There are important differences, strategic and otherwise, between winter and summer ball, players say.

For one thing, pitchers have less control.

"It's tougher," said Abe Croney, 27, a drywaller by day and a pitcher for THB by night. "You can't feel your fingers."

It's tough for batters too; the rap of a cold aluminum bat on the ball can create a dreadful sensation in the hands -- "the sting," they call it.

Even with bone-chilling cold and eight times the normal snowfall for the first two weeks of January in the Truckee Meadow valley, the most since 1916, average scores have gone up this season. That's because a lot of grounders and line drives are getting buried in the snow and ordinary fly balls are getting lost in the icy haze, even though the ball is neon yellow.

"I had a bead on it -- I really did," outfielder Shults said of Montenegro's drive. "I lost it in the fog and the lights. Plus, your eyes get so glossy in this cold."

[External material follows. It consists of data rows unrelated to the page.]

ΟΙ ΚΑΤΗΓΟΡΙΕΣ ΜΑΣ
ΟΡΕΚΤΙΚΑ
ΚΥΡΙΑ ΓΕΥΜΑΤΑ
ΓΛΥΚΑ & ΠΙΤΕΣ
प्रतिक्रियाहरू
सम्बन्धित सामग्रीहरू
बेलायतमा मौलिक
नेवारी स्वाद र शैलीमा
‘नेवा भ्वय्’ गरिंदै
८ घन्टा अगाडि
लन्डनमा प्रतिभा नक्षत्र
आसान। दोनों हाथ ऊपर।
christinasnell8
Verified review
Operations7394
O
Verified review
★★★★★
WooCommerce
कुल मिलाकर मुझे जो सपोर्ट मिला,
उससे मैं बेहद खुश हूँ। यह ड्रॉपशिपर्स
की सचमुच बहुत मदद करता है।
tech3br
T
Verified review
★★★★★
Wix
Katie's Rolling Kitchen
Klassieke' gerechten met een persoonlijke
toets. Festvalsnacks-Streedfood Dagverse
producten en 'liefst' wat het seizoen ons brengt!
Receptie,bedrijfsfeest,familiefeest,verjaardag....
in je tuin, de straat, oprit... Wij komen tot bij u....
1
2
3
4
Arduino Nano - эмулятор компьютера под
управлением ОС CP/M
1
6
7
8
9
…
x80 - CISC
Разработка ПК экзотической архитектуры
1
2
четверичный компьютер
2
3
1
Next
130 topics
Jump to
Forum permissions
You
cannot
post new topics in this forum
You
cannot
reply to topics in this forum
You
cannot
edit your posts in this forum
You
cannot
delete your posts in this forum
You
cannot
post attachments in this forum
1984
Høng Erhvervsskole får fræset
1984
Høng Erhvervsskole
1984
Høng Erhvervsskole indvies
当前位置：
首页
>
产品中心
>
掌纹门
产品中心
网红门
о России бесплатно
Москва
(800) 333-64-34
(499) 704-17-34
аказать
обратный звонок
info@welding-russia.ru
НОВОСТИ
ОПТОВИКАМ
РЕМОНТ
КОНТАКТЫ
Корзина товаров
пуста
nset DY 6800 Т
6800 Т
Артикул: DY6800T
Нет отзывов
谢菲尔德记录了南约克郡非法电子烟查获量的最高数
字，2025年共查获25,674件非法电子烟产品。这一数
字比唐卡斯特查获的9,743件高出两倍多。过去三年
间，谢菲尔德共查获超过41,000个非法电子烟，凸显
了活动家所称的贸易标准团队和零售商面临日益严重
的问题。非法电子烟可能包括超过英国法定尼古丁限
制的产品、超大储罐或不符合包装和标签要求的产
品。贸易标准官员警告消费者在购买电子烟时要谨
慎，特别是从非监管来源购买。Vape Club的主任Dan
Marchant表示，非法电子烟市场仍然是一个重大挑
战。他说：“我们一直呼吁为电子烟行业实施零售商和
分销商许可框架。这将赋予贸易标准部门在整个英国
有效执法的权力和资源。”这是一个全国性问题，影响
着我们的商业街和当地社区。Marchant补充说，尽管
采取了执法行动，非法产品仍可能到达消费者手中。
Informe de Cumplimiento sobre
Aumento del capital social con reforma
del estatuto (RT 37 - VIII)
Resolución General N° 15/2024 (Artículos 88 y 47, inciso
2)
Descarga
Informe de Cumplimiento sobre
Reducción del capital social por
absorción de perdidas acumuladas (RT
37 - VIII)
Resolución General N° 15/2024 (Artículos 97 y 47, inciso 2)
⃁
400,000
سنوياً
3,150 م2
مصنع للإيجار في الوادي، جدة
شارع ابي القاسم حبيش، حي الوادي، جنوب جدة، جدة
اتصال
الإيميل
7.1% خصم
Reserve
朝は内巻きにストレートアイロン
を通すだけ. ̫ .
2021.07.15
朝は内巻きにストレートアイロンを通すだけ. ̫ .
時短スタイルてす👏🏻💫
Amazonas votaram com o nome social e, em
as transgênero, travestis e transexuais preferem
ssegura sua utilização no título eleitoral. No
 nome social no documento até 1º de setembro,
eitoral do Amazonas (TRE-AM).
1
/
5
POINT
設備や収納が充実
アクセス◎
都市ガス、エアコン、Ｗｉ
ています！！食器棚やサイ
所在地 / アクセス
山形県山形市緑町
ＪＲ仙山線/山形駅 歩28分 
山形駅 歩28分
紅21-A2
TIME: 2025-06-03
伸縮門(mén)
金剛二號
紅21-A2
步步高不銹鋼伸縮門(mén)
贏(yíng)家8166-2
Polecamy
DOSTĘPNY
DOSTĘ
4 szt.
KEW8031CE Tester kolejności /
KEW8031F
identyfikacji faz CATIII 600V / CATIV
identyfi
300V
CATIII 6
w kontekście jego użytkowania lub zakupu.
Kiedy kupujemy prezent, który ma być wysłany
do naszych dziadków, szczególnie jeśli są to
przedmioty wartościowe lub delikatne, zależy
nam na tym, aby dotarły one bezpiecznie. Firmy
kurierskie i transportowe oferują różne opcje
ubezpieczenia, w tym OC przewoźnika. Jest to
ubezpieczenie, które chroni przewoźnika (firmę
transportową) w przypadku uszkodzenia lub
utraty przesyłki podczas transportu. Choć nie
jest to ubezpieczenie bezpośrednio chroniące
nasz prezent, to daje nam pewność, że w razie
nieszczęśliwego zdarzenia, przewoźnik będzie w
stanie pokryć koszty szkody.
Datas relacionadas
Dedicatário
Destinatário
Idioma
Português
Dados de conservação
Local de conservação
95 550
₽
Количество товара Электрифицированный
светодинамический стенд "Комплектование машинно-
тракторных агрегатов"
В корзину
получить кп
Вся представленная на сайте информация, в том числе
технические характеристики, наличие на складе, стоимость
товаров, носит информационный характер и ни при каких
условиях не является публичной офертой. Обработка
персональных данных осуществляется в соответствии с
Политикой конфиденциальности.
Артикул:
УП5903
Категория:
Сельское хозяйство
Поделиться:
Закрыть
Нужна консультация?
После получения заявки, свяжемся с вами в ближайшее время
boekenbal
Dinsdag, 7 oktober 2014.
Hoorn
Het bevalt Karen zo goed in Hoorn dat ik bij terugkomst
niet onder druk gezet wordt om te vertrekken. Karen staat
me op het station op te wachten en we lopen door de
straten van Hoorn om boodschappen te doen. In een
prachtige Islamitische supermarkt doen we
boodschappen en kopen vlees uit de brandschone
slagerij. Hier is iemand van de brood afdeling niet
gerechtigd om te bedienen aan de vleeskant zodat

Because highly informal league rules seem to prohibit any clearing of the field other than around home plate, the bases and the pitcher's mound, nobody can really sprint to field a ball. Shults made a valiant face-flop dive into the snow where he thought that Montenegro's drive would land.

"Maybe I should have held up and let it land," said Shults, 30. "But that goes against your instincts."